AUP graduation ceremony at the Théâtre du Châtelet in Paris.

Critical Democracy Studies

Book Launch: Demos Rising, Democracy and the Popular Construction of Public Power in France, 1800–1850 (CUP, 2025)

Room: Q-609 | 6 Rue du Colonel Combes, 75007 Paris
Monday, February 9, 2026 - 18:00 to 20:00

ABSTRACT:
A political history exploring the concept of demos in the French government during the period of 1800 to 1850.
In his previous book, Demos Assembled, historian Stephen W. Sawyer offered a transatlantic account of the birth and transformation of the modern democratic state. In Demos Rising, he presents readers of political history with a prequel whose ambitious claim is that a genuine demos became possible in France only with the development of government regulation and administration. Focusing on democracy as a form of administration rather than as a form of sovereignty allows Sawyer to explore urban planning, work and private enterprise, health administration, and much more as cornerstones of a self-governing society of equals.
Examining the period between 1800 and 1850, Sawyer studies a set of thinkers who debated at length over the material problems of everyday life, sparking calls for political action and social reform in the face of conflict wreaked by deforestation, urbanization, health crises, labor relations, industrial capitalism, religious tensions, and imperial expansion. The solutions to these problems, Sawyer argues, were sought—and sometimes found—not through elections, as one might assume, but rather through the “care for all” promised by modern administrative power, regulatory intervention, and social welfare programs. By studying this profound transformation in governance, the book wagers, we can better understand the origin and meaning of democracy—even when events in our own time have thrown the concept into doubt.

BIOS:
Stephen W. Sawyer is the Ballantine-Leavitt Professor of History and director of the Center for Critical Democracy Studies at The American University of Paris (AUP). Sawyer came to AUP from the University of Chicago Center in Paris and the École Normale Supérieure where he was lecturer in the final years of his dissertation. After receiving fellowships from the EHESS, Fulbright, and Sciences Po, Sawyer served as part-time assistant to Pierre Rosanvallon at the Collège de France. He has served on the editorial board of the Annales. Histoire, Sciences Sociales and as associate editor for its English version since 2012. In 2014-15, he was named inaugural Neubauer Collegium Fellow at the University of Chicago. In 2014, he was appointed publications director of The Tocqueville Review and subsequently founded the online platform Tocqueville21 in 2017. In 2018-2019, he was named research fellow at the Center for Advanced Study in Behavioral Sciences at Stanford University. The core of his multi-volume project articulates a history and theory of democracy as a mode of popular magistrature, administration and public regulation.

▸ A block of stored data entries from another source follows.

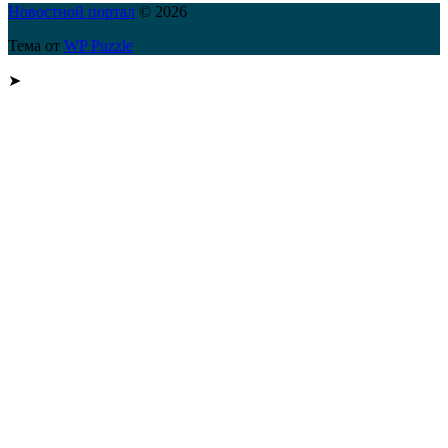
Новостной портал
© 2026
Тема от
WP Puzzle
➤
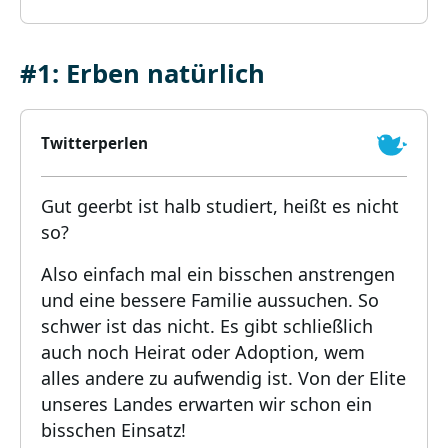
#1: Erben natürlich
Twitterperlen
Gut geerbt ist halb studiert, heißt es nicht
so?
Also einfach mal ein bisschen anstrengen
und eine bessere Familie aussuchen. So
schwer ist das nicht. Es gibt schließlich
auch noch Heirat oder Adoption, wem
alles andere zu aufwendig ist. Von der Elite
unseres Landes erwarten wir schon ein
bisschen Einsatz!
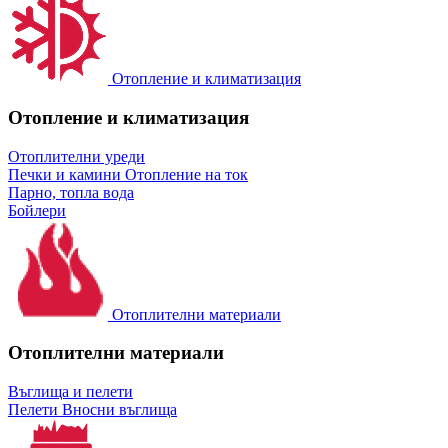
Отопление и климатизация
Отопление и климатизация
Отоплителни уреди
Печки и камини
Отопление на ток
Парно, топла вода
Бойлери
Отоплителни материали
Отоплителни материали
Въглища и пелети
Пелети
Вносни въглища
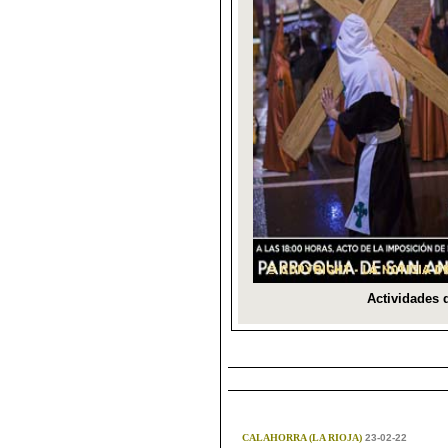
CALAHORRA (LA RIOJA)
23-02-22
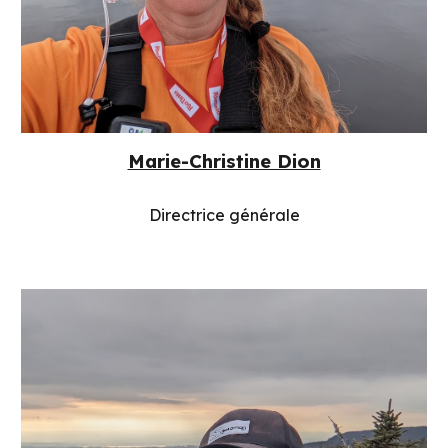
Marie-Christine Dion
Directrice générale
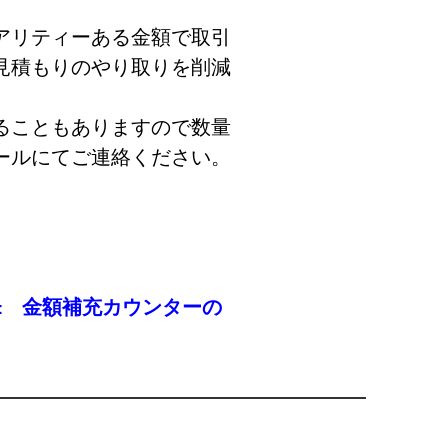
アリティーある金額で取引
見積もりのやり取りを削減
ることもありますので数量
ールにてご連絡ください。
± 金額補充カウンターの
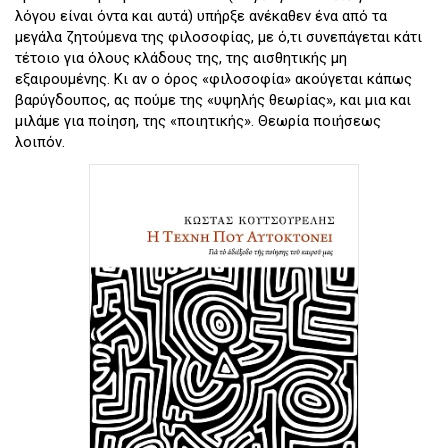
λόγου είναι όντα και αυτά) υπήρξε ανέκαθεν ένα από τα
μεγάλα ζητούμενα της φιλοσοφίας, με ό,τι συνεπάγεται κάτι
τέτοιο για όλους κλάδους της, της αισθητικής μη
εξαιρουμένης. Κι αν ο όρος «φιλοσοφία» ακούγεται κάπως
βαρύγδουπος, ας πούμε της «υψηλής θεωρίας», και μια και
μιλάμε για ποίηση, της «ποιητικής». Θεωρία ποιήσεως
λοιπόν.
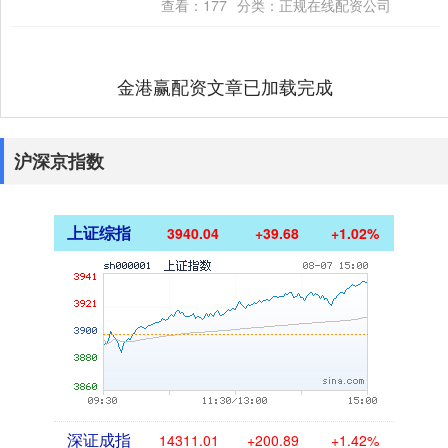
份总数的21.25%，转让总价约5.16....
查看：
177
分类：
正规在线配资公司
金港赢配资文章已加载完成
沪深京指数
上证综指
3940.04
+39.68
+1.02%
深证成指
14311.01
+200.89
+1.42%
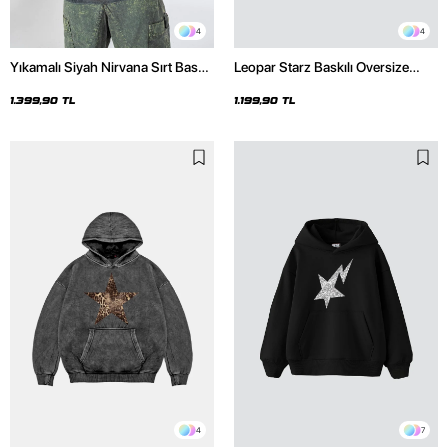
4
4
Yıkamalı Siyah Nirvana Sırt Baskılı
Leopar Starz Baskılı Oversize
Unisex Oversize Hoodie
Unisex Premium Siyah Hoodie
1.399,90 TL
1.199,90 TL
4
7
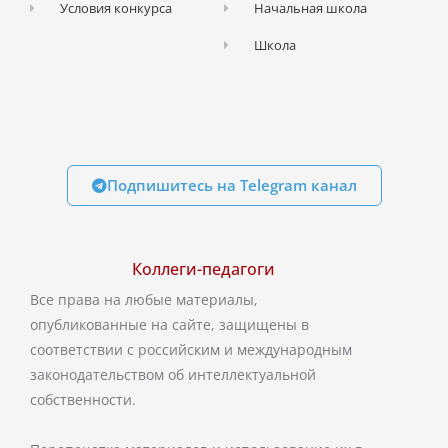
Условия конкурса
Начальная школа
Школа
Подпишитесь на Telegram канал
Коллеги-педагоги
Все права на любые материалы,
опубликованные на сайте, защищены в
соответствии с российским и международным
законодательством об интеллектуальной
собственности.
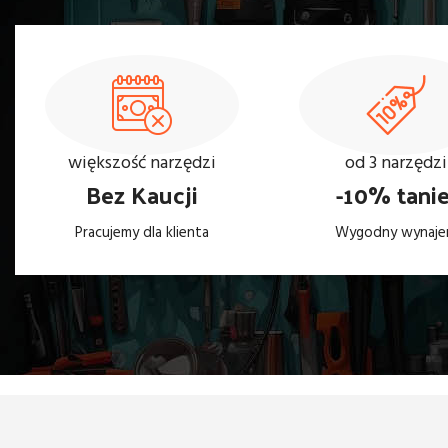
większość narzędzi
od 3 narzędzi
Bez Kaucji
-10% tanie
Pracujemy dla klienta
Wygodny wynaj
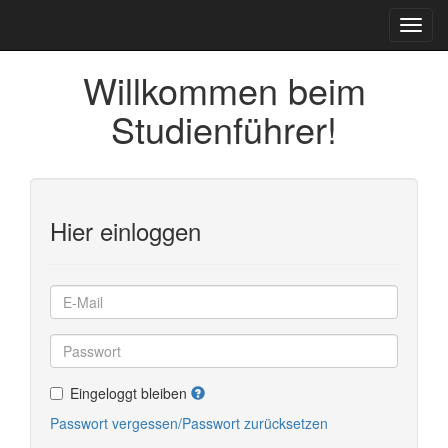
Willkommen beim
Studienführer!
Hier einloggen
Eingeloggt bleiben
Passwort vergessen/Passwort zurücksetzen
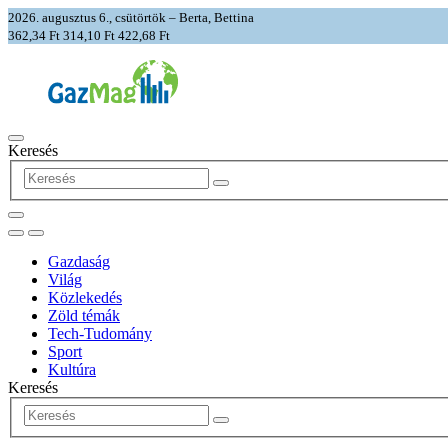
2026. augusztus 6., csütörtök – Berta, Bettina
362,34 Ft
314,10 Ft
422,68 Ft
Keresés
Gazdaság
Világ
Közlekedés
Zöld témák
Tech-Tudomány
Sport
Kultúra
Keresés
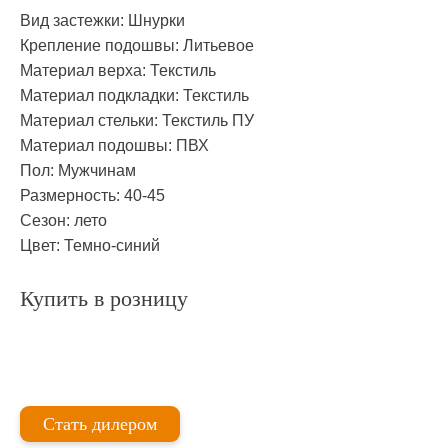
Вид застежки:
Шнурки
Крепление подошвы:
Литьевое
Материал верха:
Текстиль
Материал подкладки:
Текстиль
Материал стельки:
Текстиль ПУ
Материал подошвы:
ПВХ
Пол:
Мужчинам
Размерность:
40-45
Сезон:
лето
Цвет:
Темно-синий
Купить в розницу
Стать дилером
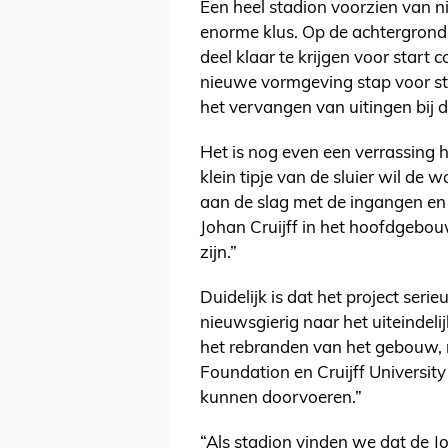
Een heel stadion voorzien van ni
enorme klus. Op de achtergrond 
deel klaar te krijgen voor star
nieuwe vormgeving stap voor st
het vervangen van uitingen bij 
Het is nog even een verrassing h
klein tipje van de sluier wil de
aan de slag met de ingangen en
Johan Cruijff in het hoofdgebou
zijn.”
Duidelijk is dat het project ser
nieuwsgierig naar het uiteindelij
het rebranden van het gebouw,
Foundation en Cruijff University
kunnen doorvoeren.”
“Als stadion vinden we dat de J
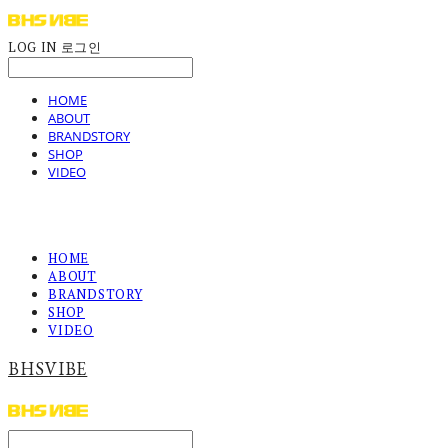
LOG IN
로그인
HOME
ABOUT
BRANDSTORY
SHOP
VIDEO
HOME
ABOUT
BRANDSTORY
SHOP
VIDEO
BHSVIBE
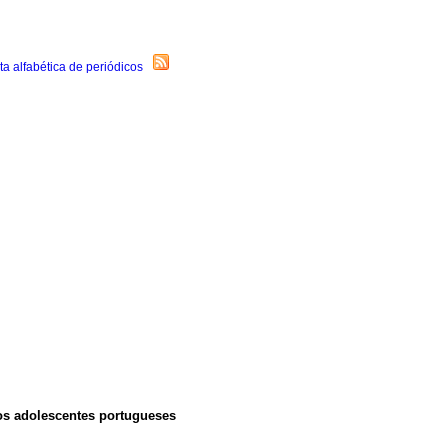
dos adolescentes portugueses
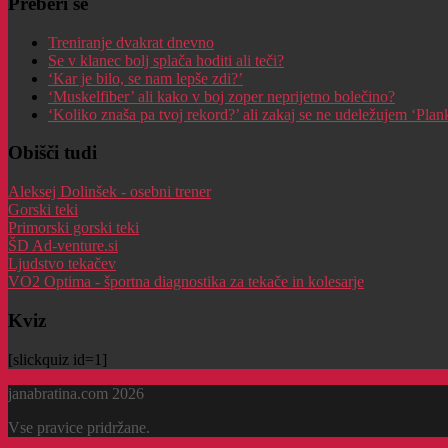
Preberi še
Treniranje dvakrat dnevno
Se v klanec bolj splača hoditi ali teči?
‘Kar je bilo, se nam lepše zdi?’
‘Muskelfiber’ ali kako v boj zoper neprijetno bolečino?
‘Koliko znaša pa tvoj rekord?’ ali zakaj se ne udeležujem ‘Pla
Obišči tudi
Aleksej Dolinšek - osebni trener
Gorski teki
Primorski gorski teki
ŠD Ad-venture.si
Ljudstvo tekačev
VO2 Optima - športna diagnostika za tekače in kolesarje
Kviz
[slickquiz id=1]
janabratina.com 2026
Vse pravice pridržane.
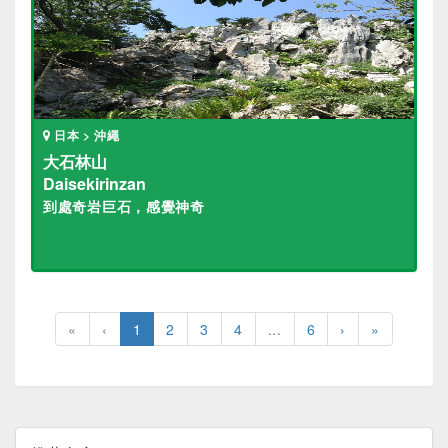
日本 > 沖繩
大石林山
Daisekirinzan
到處奇岩巨石，感覺神奇
«
‹
1
2
3
4
...
6
›
»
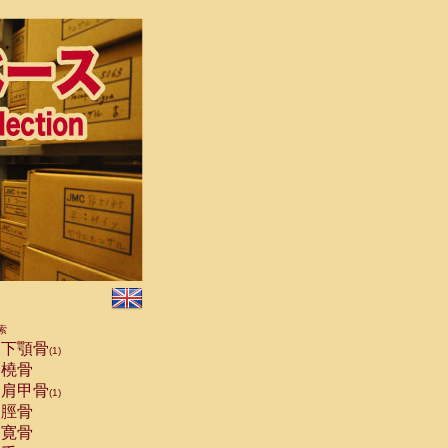
索
下顎骨
(1)
橈骨
肩甲骨
(1)
脛骨
寛骨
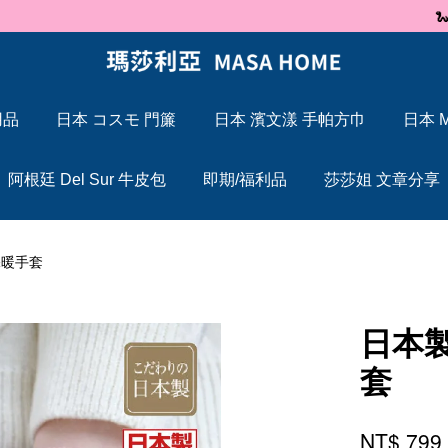
🐍 2025 蛇年大吉，Maxcelia 瑪莎利亞 蛇年伊始，祝福大家「蛇」來運轉
用品
日本 コスモ 門簾
日本 濱文漾 手帕方巾
日本 M
您的購物車目前還是空的。
阿根廷 Del Sur 牛皮包
即期/福利品
莎莎姐 文章分享
繼續購物
保暖手套
日本製
套
NT$ 79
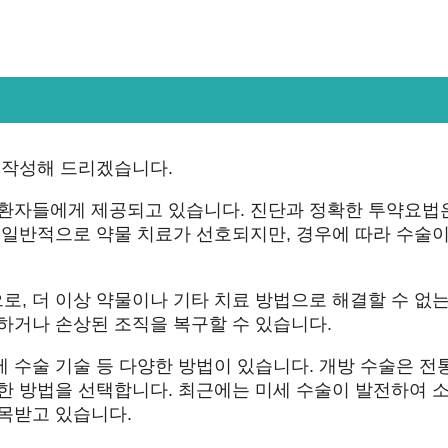
 작성해 드리겠습니다.
 환자들에게 제공되고 있습니다. 진단과 정확한 투약요법
 일반적으로 약물 치료가 선호되지만, 경우에 따라 수술이
, 더 이상 약물이나 기타 치료 방법으로 해결할 수 없는
하거나 손상된 조직을 복구할 수 있습니다.
 수술 기술 등 다양한 방법이 있습니다. 개방 수술은 전
합한 방법을 선택합니다. 최근에는 미세 수술이 발전하여 
목받고 있습니다.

Quentin Deluermoz is a professor of history and director of the ECHELLES laboratory at Paris Cité University. He holds a PhD from the University of Paris-I Panthéon-Sorbonne (2006). He has taught at various universities (Paris I, EHESS, ENS, Sciences Po Paris), has been a Visiting Scholar at St John's College, Cambridge, and a guest lecturer at several universities (Open University, Universities of Tirana and Rio, Mora Institute in Mexico City, University of Mumbai, etc.). A senior lecturer at the University of Paris 13 between 2009 and 2020, and a junior member of the Institut universitaire de France between 2013 and 2018, he has been a professor of contemporary history at the University of Paris Cité since 2020. In 2024, Deluermoz was awarded the British Academy Global Professorship Award for his project "Rethinking Nineteenth-Century European Modernities" at the University of Cambridge.

Hayley J. Hooper is an Associate Professor in Law. She is also an academic affiliate of the Bonavero Institute for Human Rights. She holds an LLB from the University of Glasgow, and a Bachelor of Civil Law (BCL), MPhil in Law, and a DPhil in Law from the University of Oxford. Her teaching interests include European Union Law, Constitutional Law, and Administrative Law. Her interests are broadly within the fields of Constitutional Law and Administrative Law. Hayley is the co-author of Parliament's Secret War (Hart: Bloomsbury, 2018). This book concerns war powers in the British Constitution and offers a critical inquiry into the Westminster Parliament's role in relation to the war prerogative since the beginning of the twentieth century. Hayley is also working on a monograph on the closed material procedure, a process that facilitates the use of national security evidence in civil litigation.

Jakob Vogel is a professor of 19th- and 20th-century European history at the Centre for History at Sciences Po since April 2011. He was director of the Marc Bloch Centre in Berlin from 2018 to 2023. His research focuses on the cultural, economic, and social history of Europe, the history of science and knowledge, nationalism, military history, and European colonialism. Vogel received his doctorate from the Freie Universität Berlin in 1995 and completed his habilitation at the Technische Universität Berlin in 2005. His recent publications include collective volumes on European memory, knowledge circulation, and academic freedom.